The best way to store graphs is of course to use a native graph db :-)
Take a look at neo4j.
It's implemented in Java and has Python and Ruby bindings as well.
I wrote up two wiki pages with simple examples of domain models represented as graphs using neo4j: assembly and roles. More examples are found on the domain modeling gallery page.

I know nothing about flood control facilities. But I would take the first facility. And use a temp table and a while loop to generate the path.
-- Pseudo Code
TempTable (LastNode, CurrentNode, N)
DECLARE #intN INT
SET #intN = 1
INSERT INTO TempTable(LastNode, CurrentNode, N)
-- Insert first item in list with no up stream items...call this initial condition
SELECT LastNode, CurrentNode, #intN
FROM your table
WHERE node has nothing upstream
WHILE #intN <= 3500
BEGIN
SEt #intN = #intN + 1
INSERT INTO TempTable(LastNode, CurrentNode, N)
SELECT LastNode, CurrentNode, #intN
FROM your table
WHERE LastNode IN (SELECT CurrentNode FROM TempTable WHERE N = #intN-1)
IF ##ROWCOUNT = 0
BREAK
END
If we assume that every node points to one child.

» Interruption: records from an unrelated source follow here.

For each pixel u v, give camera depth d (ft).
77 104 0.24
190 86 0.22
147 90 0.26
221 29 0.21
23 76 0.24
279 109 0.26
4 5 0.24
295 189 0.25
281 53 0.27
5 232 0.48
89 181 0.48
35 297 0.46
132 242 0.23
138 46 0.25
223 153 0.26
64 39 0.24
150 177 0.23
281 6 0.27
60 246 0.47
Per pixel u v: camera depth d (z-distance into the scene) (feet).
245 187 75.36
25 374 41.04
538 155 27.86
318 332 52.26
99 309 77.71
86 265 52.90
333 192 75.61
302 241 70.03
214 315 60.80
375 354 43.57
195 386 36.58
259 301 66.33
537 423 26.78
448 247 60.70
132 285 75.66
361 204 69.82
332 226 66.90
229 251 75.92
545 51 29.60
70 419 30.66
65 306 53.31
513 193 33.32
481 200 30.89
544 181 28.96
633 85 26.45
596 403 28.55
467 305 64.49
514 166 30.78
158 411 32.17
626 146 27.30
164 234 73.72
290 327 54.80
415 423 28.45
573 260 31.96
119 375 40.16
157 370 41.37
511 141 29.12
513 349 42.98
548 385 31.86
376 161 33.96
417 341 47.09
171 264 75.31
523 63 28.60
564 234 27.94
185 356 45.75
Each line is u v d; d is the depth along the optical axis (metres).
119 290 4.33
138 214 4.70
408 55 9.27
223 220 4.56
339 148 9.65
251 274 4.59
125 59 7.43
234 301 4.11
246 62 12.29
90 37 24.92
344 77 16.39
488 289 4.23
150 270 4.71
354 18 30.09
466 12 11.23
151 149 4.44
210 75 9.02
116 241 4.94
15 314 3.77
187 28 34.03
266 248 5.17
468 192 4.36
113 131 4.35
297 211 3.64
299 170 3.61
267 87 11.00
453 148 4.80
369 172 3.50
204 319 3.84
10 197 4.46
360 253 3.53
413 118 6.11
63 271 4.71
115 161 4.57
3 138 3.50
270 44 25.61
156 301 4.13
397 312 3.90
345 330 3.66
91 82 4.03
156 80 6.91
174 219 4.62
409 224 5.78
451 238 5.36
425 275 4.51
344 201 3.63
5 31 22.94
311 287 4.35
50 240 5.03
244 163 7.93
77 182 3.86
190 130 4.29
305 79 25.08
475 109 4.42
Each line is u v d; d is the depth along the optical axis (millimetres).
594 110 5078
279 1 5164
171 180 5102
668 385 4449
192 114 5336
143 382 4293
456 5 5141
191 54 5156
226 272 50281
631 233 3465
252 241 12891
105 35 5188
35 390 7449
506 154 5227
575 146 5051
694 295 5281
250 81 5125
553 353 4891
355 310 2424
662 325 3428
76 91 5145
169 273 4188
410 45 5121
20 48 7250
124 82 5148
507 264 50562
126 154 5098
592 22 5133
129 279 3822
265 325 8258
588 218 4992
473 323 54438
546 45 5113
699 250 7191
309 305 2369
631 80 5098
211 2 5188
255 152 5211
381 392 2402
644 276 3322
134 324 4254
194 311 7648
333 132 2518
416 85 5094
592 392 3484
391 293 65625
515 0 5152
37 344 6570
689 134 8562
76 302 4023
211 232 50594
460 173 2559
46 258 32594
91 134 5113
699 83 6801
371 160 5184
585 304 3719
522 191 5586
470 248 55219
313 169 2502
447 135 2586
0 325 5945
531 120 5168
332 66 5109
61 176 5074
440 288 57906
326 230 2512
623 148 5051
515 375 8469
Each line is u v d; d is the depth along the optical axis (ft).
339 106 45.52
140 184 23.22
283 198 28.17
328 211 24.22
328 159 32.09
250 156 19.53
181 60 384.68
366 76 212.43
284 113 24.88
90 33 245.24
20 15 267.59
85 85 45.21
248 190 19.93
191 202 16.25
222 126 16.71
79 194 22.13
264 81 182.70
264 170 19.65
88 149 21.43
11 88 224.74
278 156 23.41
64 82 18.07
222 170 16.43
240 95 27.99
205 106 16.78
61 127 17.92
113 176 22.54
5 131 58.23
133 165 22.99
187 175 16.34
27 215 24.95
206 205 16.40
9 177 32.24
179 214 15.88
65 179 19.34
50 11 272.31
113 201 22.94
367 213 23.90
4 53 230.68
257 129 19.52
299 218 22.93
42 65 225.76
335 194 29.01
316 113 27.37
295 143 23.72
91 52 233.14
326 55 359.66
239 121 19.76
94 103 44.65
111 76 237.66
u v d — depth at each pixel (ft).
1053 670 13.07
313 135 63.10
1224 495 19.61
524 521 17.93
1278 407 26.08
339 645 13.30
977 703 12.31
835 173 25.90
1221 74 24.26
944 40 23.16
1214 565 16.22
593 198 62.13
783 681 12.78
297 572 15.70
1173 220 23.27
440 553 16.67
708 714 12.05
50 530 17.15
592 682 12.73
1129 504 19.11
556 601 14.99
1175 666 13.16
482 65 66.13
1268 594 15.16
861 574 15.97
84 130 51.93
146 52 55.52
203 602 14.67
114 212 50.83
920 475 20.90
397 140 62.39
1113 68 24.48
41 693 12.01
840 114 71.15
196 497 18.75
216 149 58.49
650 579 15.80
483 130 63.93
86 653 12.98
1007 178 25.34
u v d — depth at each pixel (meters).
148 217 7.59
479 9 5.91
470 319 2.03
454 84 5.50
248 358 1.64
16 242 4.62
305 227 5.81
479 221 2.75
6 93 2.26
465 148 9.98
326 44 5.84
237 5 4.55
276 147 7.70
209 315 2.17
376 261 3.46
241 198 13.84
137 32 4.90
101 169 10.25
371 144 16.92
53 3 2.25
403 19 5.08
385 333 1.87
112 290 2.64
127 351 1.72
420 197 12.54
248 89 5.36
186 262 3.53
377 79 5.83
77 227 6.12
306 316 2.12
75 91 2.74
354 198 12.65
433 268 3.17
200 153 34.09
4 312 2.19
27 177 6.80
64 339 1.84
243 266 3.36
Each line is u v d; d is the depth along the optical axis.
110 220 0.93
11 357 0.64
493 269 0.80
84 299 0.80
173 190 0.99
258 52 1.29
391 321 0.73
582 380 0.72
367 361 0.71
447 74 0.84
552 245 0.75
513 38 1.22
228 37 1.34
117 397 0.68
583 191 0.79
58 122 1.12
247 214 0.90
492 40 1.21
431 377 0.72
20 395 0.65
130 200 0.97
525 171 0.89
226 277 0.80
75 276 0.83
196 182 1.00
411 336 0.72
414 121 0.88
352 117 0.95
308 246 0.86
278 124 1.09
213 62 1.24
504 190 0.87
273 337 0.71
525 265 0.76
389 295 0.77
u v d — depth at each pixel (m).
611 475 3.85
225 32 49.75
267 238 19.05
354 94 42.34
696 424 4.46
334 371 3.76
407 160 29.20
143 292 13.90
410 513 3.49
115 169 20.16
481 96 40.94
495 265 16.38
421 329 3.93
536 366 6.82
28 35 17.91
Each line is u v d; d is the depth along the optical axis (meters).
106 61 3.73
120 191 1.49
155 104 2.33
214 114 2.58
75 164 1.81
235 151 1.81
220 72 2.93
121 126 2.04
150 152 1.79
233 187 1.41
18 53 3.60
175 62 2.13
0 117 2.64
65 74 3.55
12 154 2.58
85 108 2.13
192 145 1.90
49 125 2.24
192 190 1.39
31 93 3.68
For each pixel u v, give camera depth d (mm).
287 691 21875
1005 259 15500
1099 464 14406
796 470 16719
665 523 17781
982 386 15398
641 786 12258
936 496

Then this should take no longer than 3500 iterations. If multiple nodes have the same upstream provider then it will take less. But more importantly, this lets you do this...
SELECT LastNode, CurrentNode, N
FROM TempTable
ORDER BY N
And that will let you see if there are any loops or any other issues with your provider. Incidentally 3500 rows is not that much so even in the worst case of each provider pointing to a different upstream provider, this should not take that long.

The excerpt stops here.